● What you need to do
Nothing in the data may be altered, so output all of it exactly.

═══ Supplied records

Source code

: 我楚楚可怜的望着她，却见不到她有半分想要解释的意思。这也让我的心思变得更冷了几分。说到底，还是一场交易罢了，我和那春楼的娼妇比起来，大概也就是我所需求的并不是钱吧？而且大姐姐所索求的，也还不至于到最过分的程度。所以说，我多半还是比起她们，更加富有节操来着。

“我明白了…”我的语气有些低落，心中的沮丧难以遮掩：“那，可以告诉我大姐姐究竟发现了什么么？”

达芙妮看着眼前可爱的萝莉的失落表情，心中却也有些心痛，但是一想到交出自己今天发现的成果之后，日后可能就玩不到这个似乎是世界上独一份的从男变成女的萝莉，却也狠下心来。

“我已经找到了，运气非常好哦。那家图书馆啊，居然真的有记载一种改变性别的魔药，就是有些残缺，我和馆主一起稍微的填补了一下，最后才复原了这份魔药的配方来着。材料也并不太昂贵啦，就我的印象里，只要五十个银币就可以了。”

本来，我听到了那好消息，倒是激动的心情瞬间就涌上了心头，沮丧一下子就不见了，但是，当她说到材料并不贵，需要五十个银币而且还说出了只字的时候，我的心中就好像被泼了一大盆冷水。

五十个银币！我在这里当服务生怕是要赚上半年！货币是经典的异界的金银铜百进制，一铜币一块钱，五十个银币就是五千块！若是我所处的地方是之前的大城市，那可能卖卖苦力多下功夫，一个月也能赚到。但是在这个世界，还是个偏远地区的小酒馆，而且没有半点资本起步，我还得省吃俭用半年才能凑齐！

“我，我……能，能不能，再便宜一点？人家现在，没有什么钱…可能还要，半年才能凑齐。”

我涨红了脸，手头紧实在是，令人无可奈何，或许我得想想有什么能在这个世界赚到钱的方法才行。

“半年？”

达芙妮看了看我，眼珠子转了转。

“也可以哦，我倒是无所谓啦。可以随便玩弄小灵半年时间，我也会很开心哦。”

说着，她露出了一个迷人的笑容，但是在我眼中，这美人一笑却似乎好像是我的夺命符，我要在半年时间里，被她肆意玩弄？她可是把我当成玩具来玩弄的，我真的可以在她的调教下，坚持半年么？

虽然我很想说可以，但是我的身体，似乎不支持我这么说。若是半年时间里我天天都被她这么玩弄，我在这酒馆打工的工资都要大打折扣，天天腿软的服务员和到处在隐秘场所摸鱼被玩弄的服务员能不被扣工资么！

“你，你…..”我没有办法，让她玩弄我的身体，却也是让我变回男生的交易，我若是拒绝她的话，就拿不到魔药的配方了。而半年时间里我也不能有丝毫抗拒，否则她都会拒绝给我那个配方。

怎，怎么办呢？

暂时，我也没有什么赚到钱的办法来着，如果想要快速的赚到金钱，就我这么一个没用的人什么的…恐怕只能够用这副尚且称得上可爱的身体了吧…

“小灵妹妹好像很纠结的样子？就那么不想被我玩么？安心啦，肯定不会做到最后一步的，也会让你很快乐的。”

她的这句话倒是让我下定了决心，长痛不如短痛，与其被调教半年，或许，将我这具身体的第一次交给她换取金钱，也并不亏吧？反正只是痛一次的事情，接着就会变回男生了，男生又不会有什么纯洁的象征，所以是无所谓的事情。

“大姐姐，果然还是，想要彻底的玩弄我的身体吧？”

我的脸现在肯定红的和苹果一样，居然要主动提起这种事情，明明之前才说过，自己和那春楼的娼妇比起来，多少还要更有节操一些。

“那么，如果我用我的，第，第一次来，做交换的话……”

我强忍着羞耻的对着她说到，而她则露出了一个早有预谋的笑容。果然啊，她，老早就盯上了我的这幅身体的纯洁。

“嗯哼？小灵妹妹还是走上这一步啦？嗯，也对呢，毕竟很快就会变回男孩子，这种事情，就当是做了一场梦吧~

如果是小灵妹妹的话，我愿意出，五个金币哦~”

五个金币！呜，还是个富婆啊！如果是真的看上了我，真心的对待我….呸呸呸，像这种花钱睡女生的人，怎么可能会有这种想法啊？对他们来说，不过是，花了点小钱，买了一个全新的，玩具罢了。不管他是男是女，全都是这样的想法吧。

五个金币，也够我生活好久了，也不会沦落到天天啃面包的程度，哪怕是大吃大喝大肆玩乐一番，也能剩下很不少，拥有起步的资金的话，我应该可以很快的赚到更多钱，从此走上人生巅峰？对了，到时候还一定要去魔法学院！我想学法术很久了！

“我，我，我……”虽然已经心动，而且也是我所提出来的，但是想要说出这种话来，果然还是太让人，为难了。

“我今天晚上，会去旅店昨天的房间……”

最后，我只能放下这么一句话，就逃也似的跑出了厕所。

══════

● The completed task
Source code

: 我楚楚可怜的望着她，却见不到她有半分想要解释的意思。这也让我的心思变得更冷了几分。说到底，还是一场交易罢了，我和那春楼的娼妇比起来，大概也就是我所需求的并不是钱吧？而且大姐姐所索求的，也还不至于到最过分的程度。所以说，我多半还是比起她们，更加富有节操来着。

“我明白了…”我的语气有些低落，心中的沮丧难以遮掩：“那，可以告诉我大姐姐究竟发现了什么么？”

达芙妮看着眼前可爱的萝莉的失落表情，心中却也有些心痛，但是一想到交出自己今天发现的成果之后，日后可能就玩不到这个似乎是世界上独一份的从男变成女的萝莉，却也狠下心来。

“我已经找到了，运气非常好哦。那家图书馆啊，居然真的有记载一种改变性别的魔药，就是有些残缺，我和馆主一起稍微的填补了一下，最后才复原了这份魔药的配方来着。材料也并不太昂贵啦，就我的印象里，只要五十个银币就可以了。”

本来，我听到了那好消息，倒是激动的心情瞬间就涌上了心头，沮丧一下子就不见了，但是，当她说到材料并不贵，需要五十个银币而且还说出了只字的时候，我的心中就好像被泼了一大盆冷水。

五十个银币！我在这里当服务生怕是要赚上半年！货币是经典的异界的金银铜百进制，一铜币一块钱，五十个银币就是五千块！若是我所处的地方是之前的大城市，那可能卖卖苦力多下功夫，一个月也能赚到。但是在这个世界，还是个偏远地区的小酒馆，而且没有半点资本起步，我还得省吃俭用半年才能凑齐！

“我，我……能，能不能，再便宜一点？人家现在，没有什么钱…可能还要，半年才能凑齐。”

我涨红了脸，手头紧实在是，令人无可奈何，或许我得想想有什么能在这个世界赚到钱的方法才行。

“半年？”

达芙妮看了看我，眼珠子转了转。

“也可以哦，我倒是无所谓啦。可以随便玩弄小灵半年时间，我也会很开心哦。”

说着，她露出了一个迷人的笑容，但是在我眼中，这美人一笑却似乎好像是我的夺命符，我要在半年时间里，被她肆意玩弄？她可是把我当成玩具来玩弄的，我真的可以在她的调教下，坚持半年么？

虽然我很想说可以，但是我的身体，似乎不支持我这么说。若是半年时间里我天天都被她这么玩弄，我在这酒馆打工的工资都要大打折扣，天天腿软的服务员和到处在隐秘场所摸鱼被玩弄的服务员能不被扣工资么！

“你，你…..”我没有办法，让她玩弄我的身体，却也是让我变回男生的交易，我若是拒绝她的话，就拿不到魔药的配方了。而半年时间里我也不能有丝毫抗拒，否则她都会拒绝给我那个配方。

怎，怎么办呢？

暂时，我也没有什么赚到钱的办法来着，如果想要快速的赚到金钱，就我这么一个没用的人什么的…恐怕只能够用这副尚且称得上可爱的身体了吧…

“小灵妹妹好像很纠结的样子？就那么不想被我玩么？安心啦，肯定不会做到最后一步的，也会让你很快乐的。”

她的这句话倒是让我下定了决心，长痛不如短痛，与其被调教半年，或许，将我这具身体的第一次交给她换取金钱，也并不亏吧？反正只是痛一次的事情，接着就会变回男生了，男生又不会有什么纯洁的象征，所以是无所谓的事情。

“大姐姐，果然还是，想要彻底的玩弄我的身体吧？”

我的脸现在肯定红的和苹果一样，居然要主动提起这种事情，明明之前才说过，自己和那春楼的娼妇比起来，多少还要更有节操一些。

“那么，如果我用我的，第，第一次来，做交换的话……”

我强忍着羞耻的对着她说到，而她则露出了一个早有预谋的笑容。果然啊，她，老早就盯上了我的这幅身体的纯洁。

“嗯哼？小灵妹妹还是走上这一步啦？嗯，也对呢，毕竟很快就会变回男孩子，这种事情，就当是做了一场梦吧~

如果是小灵妹妹的话，我愿意出，五个金币哦~”

五个金币！呜，还是个富婆啊！如果是真的看上了我，真心的对待我….呸呸呸，像这种花钱睡女生的人，怎么可能会有这种想法啊？对他们来说，不过是，花了点小钱，买了一个全新的，玩具罢了。不管他是男是女，全都是这样的想法吧。

五个金币，也够我生活好久了，也不会沦落到天天啃面包的程度，哪怕是大吃大喝大肆玩乐一番，也能剩下很不少，拥有起步的资金的话，我应该可以很快的赚到更多钱，从此走上人生巅峰？对了，到时候还一定要去魔法学院！我想学法术很久了！

“我，我，我……”虽然已经心动，而且也是我所提出来的，但是想要说出这种话来，果然还是太让人，为难了。

“我今天晚上，会去旅店昨天的房间……”

最后，我只能放下这么一句话，就逃也似的跑出了厕所。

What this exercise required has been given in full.